One of the best things about aquascaping is the ability to put almost literally whatever you want in the aquarium. This includes common additions like plants and wood, but sometimes, it can also include rocks and crystals like lava rock, amethyst, and quartz.
Quartz, in particular, is a pretty popular addition to any aquarium for those who want to see crystals in their tank. For one, it’s very beautiful to look at — perfect for tanks that are meant to be part of a room’s decor. Plus, unlike some other types of crystals, quartz is inert, which makes it completely safe for all your plants and animals.
In this article, we’ll discuss quartz in aquarium in more detail, as well as crystals and rocks in general.
Is quartz safe for aquariums?
If you’re searching for rocks to put inside your aquarium, the most important step is to figure out if they’re safe for your aquarium or not. There are many stones that may have some minerals or other inclusions that can potentially harm your precious pets.
Quartz, luckily, is a hard stone that’s safe for aquariums. It’s completely inert, which means that no matter how many quartz pieces you put into your aquarium, it won’t change the parameters of your water.

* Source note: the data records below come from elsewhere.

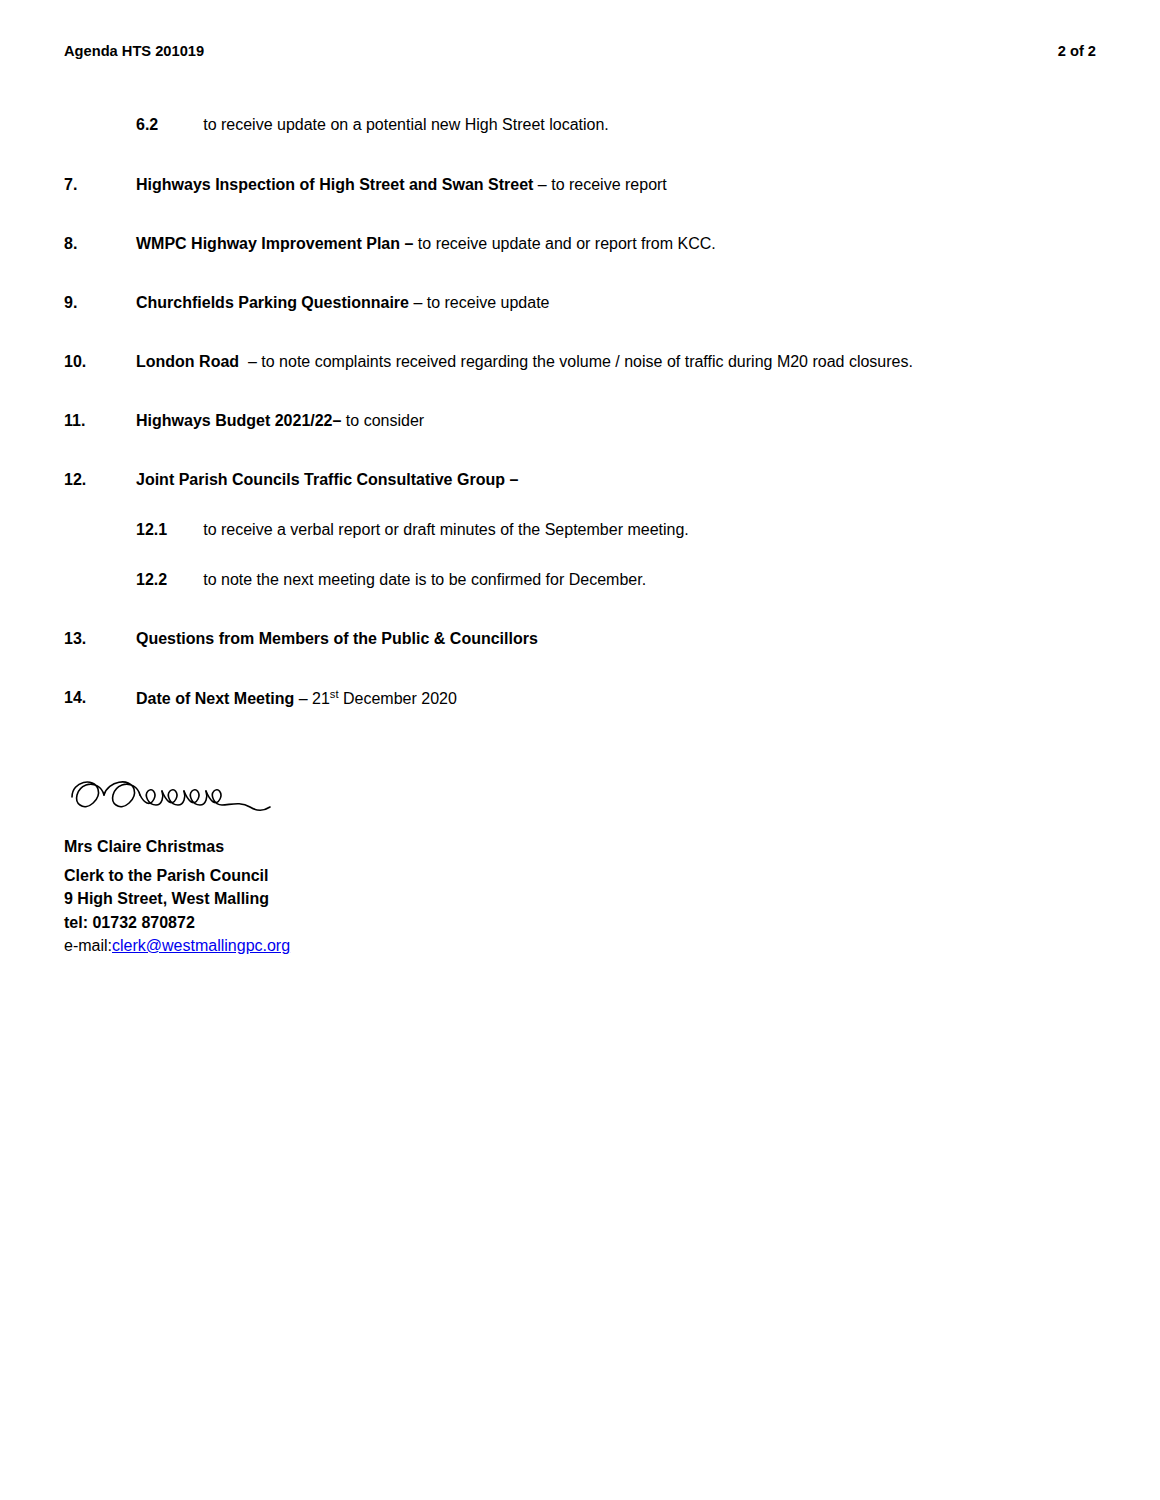Agenda HTS 201019 2 of 2
6.2 to receive update on a potential new High Street location.
7. Highways Inspection of High Street and Swan Street – to receive report
8. WMPC Highway Improvement Plan – to receive update and or report from KCC.
9. Churchfields Parking Questionnaire – to receive update
10. London Road – to note complaints received regarding the volume / noise of traffic during M20 road closures.
11. Highways Budget 2021/22– to consider
12. Joint Parish Councils Traffic Consultative Group –
12.1 to receive a verbal report or draft minutes of the September meeting.
12.2 to note the next meeting date is to be confirmed for December.
13. Questions from Members of the Public & Councillors
14. Date of Next Meeting – 21st December 2020
Mrs Claire Christmas
Clerk to the Parish Council
9 High Street, West Malling
tel: 01732 870872
e-mail:clerk@westmallingpc.org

This is very important for aquarists who want to make sure that their water parameters are exactly what they want them to be.
That said, not all stones are like quartz. Some stones simply can’t be added due to their mineral content or makeup. We’ll talk more about these in the sections below.

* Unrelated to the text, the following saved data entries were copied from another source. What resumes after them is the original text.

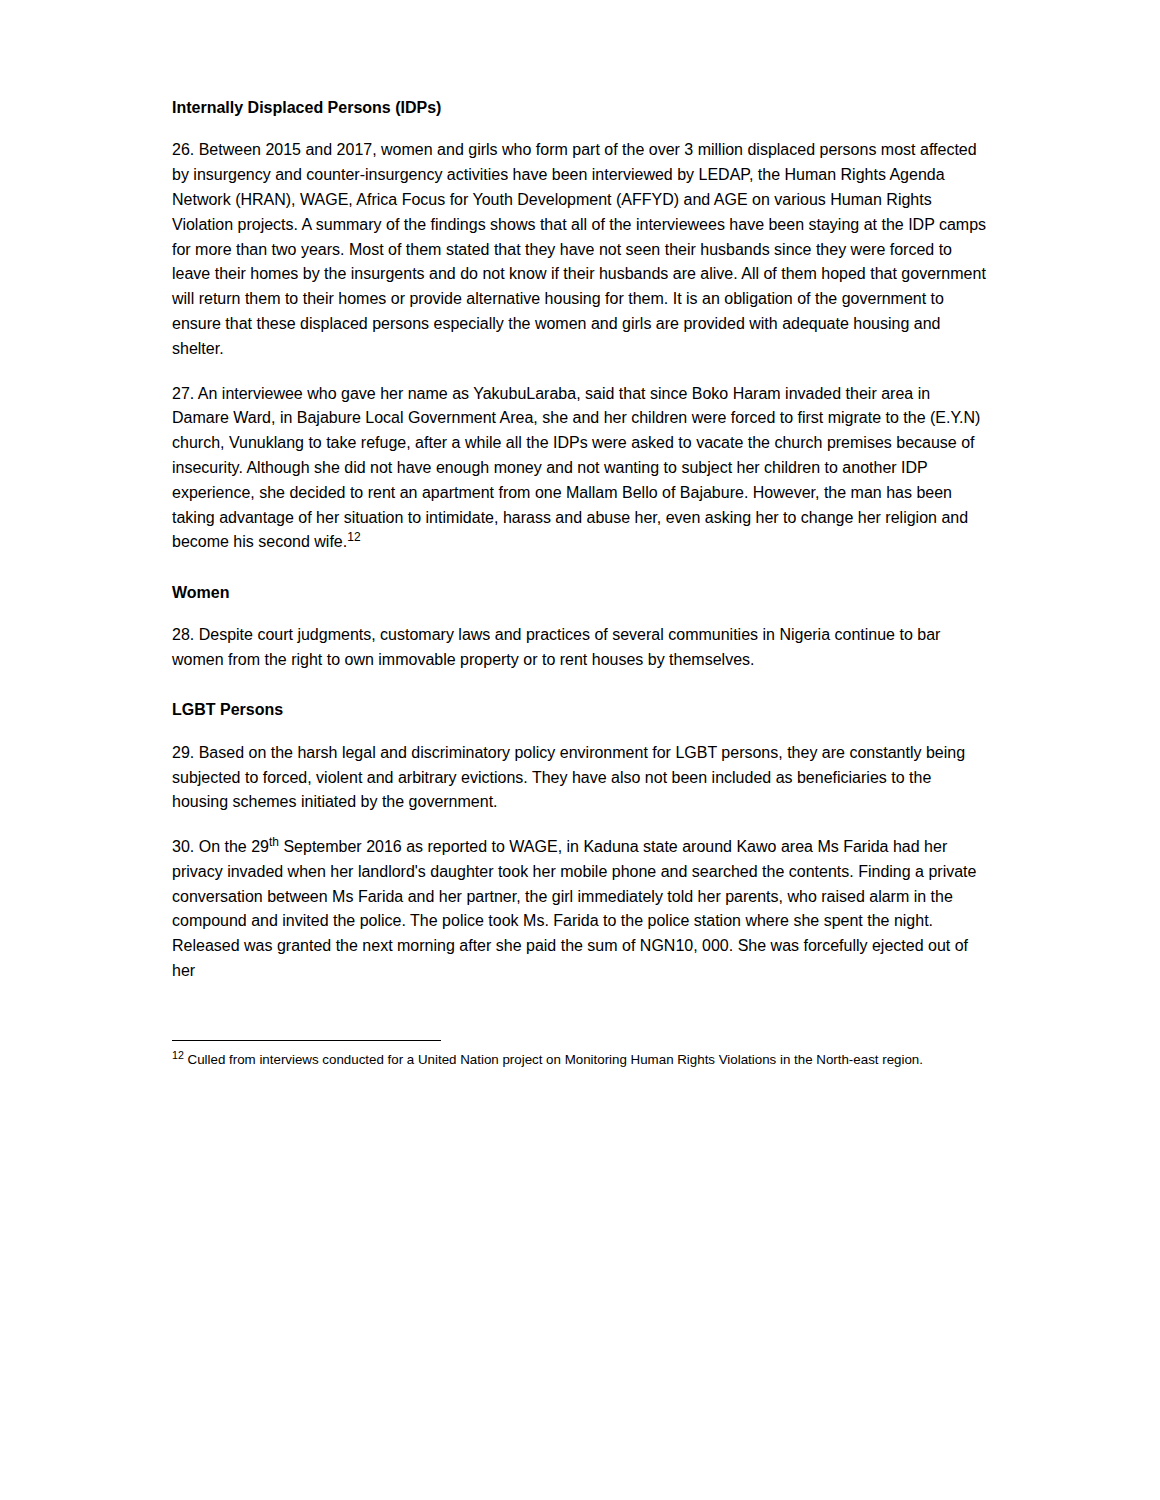Internally Displaced Persons (IDPs)
26. Between 2015 and 2017, women and girls who form part of the over 3 million displaced persons most affected by insurgency and counter-insurgency activities have been interviewed by LEDAP, the Human Rights Agenda Network (HRAN), WAGE, Africa Focus for Youth Development (AFFYD) and AGE on various Human Rights Violation projects. A summary of the findings shows that all of the interviewees have been staying at the IDP camps for more than two years. Most of them stated that they have not seen their husbands since they were forced to leave their homes by the insurgents and do not know if their husbands are alive. All of them hoped that government will return them to their homes or provide alternative housing for them. It is an obligation of the government to ensure that these displaced persons especially the women and girls are provided with adequate housing and shelter.
27. An interviewee who gave her name as YakubuLaraba, said that since Boko Haram invaded their area in Damare Ward, in Bajabure Local Government Area, she and her children were forced to first migrate to the (E.Y.N) church, Vunuklang to take refuge, after a while all the IDPs were asked to vacate the church premises because of insecurity. Although she did not have enough money and not wanting to subject her children to another IDP experience, she decided to rent an apartment from one Mallam Bello of Bajabure. However, the man has been taking advantage of her situation to intimidate, harass and abuse her, even asking her to change her religion and become his second wife.12
Women
28. Despite court judgments, customary laws and practices of several communities in Nigeria continue to bar women from the right to own immovable property or to rent houses by themselves.
LGBT Persons
29. Based on the harsh legal and discriminatory policy environment for LGBT persons, they are constantly being subjected to forced, violent and arbitrary evictions. They have also not been included as beneficiaries to the housing schemes initiated by the government.
30. On the 29th September 2016 as reported to WAGE, in Kaduna state around Kawo area Ms Farida had her privacy invaded when her landlord's daughter took her mobile phone and searched the contents. Finding a private conversation between Ms Farida and her partner, the girl immediately told her parents, who raised alarm in the compound and invited the police. The police took Ms. Farida to the police station where she spent the night. Released was granted the next morning after she paid the sum of NGN10, 000. She was forcefully ejected out of her
12 Culled from interviews conducted for a United Nation project on Monitoring Human Rights Violations in the North-east region.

Can you put any stones in a fish tank?
Evidently, it’s possible to put stones in a fish tank.
However, it’s important to determine first where your stones are coming from and how they’re going to affect your aquarium, if ever.
Polished stones, in particular, are something you should be wary about. Although they look very pretty, not all of them are aquarium-safe. The exact method used for the polish depends on the manufacturer.
Some manufacturers simply use a machine to polish the stone, but others use lacquer. This is extremely dangerous. If you add a stone that has lacquer in your tank, it can poison your water, essentially poisoning your fish and other living things in your tank.
The easiest way to know if the stone has lacquer is to use a small, sharp tool to scrape off pieces of the stone. If there’s a thin, usually clear piece that comes off, it’s likely lacquer which means you shouldn’t use that stone in your aquarium.
Don’t be too complacent, though. Even if your stone was polished in a traditional way, as in via a machine, you should still ensure that it’s completely safe before putting it in your tank. This can be done by boiling the stones for a quarter-hour before adding them to the aquarium.
Do rocks raise pH?
Rocks can certainly raise pH. In fact, most rocks do, especially the ones with a rough surface.
All rocks contain minerals to some extent. Rough stones, however, release more of this in the water since they have tiny spaces where water can pass through. If a stone is in moving water for a long time, it will eventually remove all the trace contents in the stone. The continuous movement of water on the stone will also smoothen it out — the main reason why river stones are typically smooth.
Can you put crystals in a fish tank?
You can certainly put crystals in your fish tank, provided that they’re aquarium safe.
How do you know if rocks are aquarium-safe?
There are many methods that you can use to see if a rock is aquarium-safe. Usually, the term ‘aquarium-safe’ refers to rocks that will not change your parameters.
One easy method is by scratching the rock with something sharp like a nail. If it’s hard or downright impossible, that means it’s likely a silicate, which means it’s safe for your aquarium. Carbonates or rocks that have carbonates, like shells, marble, and limestone, are the unsafe variety.
You can also try using vinegar on the rock. Just a few drops will do. If the rock bubbles when you pour vinegar on it, that means it will raise your water’s pH and is likely not aquarium-safe.
If it doesn’t bubble, that doesn’t mean it’s in the clear. The next method is by using muriatic acid in the same way. Since it’s stronger than vinegar, this test is actually more accurate if you use muriatic acid. The only reason why it’s not recommended right away is that muriatic acid is a dangerous liquid that can potentially harm your skin.
One surefire method is to leave the rocks in a bucket of water whose parameters you already checked beforehand. In a few days, check the parameters again. If they change, that means the rocks aren’t aquarium safe.
What rocks are not safe for aquariums?
Many rocks and crystals are actually not safe for aquariums.
Stones that contain a lot of aluminum such as ruby, sapphire, and emerald are not safe. Those with asbestos and sulfur like malachite, brimstone, and lapiz lazuli are also not safe. Other unsafe stones include coal, dolomite, and even limestone.